* [Source data]

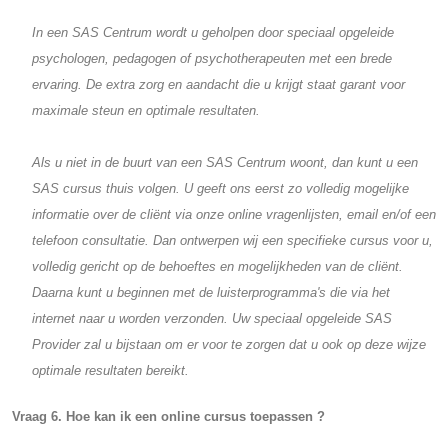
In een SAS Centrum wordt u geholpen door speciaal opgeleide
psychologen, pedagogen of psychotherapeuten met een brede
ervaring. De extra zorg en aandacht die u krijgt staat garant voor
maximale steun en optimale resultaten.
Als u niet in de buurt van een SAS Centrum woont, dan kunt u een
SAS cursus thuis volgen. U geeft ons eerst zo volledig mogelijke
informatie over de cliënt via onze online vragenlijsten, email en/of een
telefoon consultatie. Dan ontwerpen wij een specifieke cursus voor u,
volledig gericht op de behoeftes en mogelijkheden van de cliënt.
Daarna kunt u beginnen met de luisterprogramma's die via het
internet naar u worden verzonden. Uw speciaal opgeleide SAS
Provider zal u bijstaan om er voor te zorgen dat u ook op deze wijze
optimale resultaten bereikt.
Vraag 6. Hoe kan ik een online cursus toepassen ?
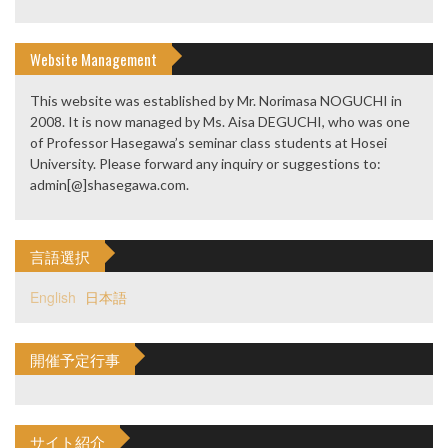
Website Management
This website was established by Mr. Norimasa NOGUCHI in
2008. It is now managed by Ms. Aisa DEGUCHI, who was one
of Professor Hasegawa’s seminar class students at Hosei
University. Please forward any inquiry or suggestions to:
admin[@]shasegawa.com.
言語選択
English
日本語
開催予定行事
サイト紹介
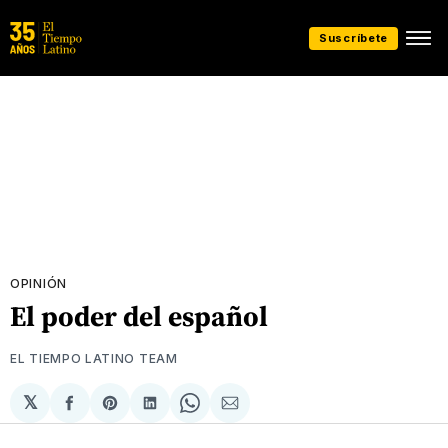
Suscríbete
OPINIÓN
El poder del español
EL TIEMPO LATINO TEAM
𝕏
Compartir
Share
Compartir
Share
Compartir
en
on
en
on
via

* [What this task involves] Filter the entries above and keep only the lines with the word "voor".

* [Written response]
ervaring. De extra zorg en aandacht die u krijgt staat garant voor
telefoon consultatie. Dan ontwerpen wij een specifieke cursus voor u,
Provider zal u bijstaan om er voor te zorgen dat u ook op deze wijze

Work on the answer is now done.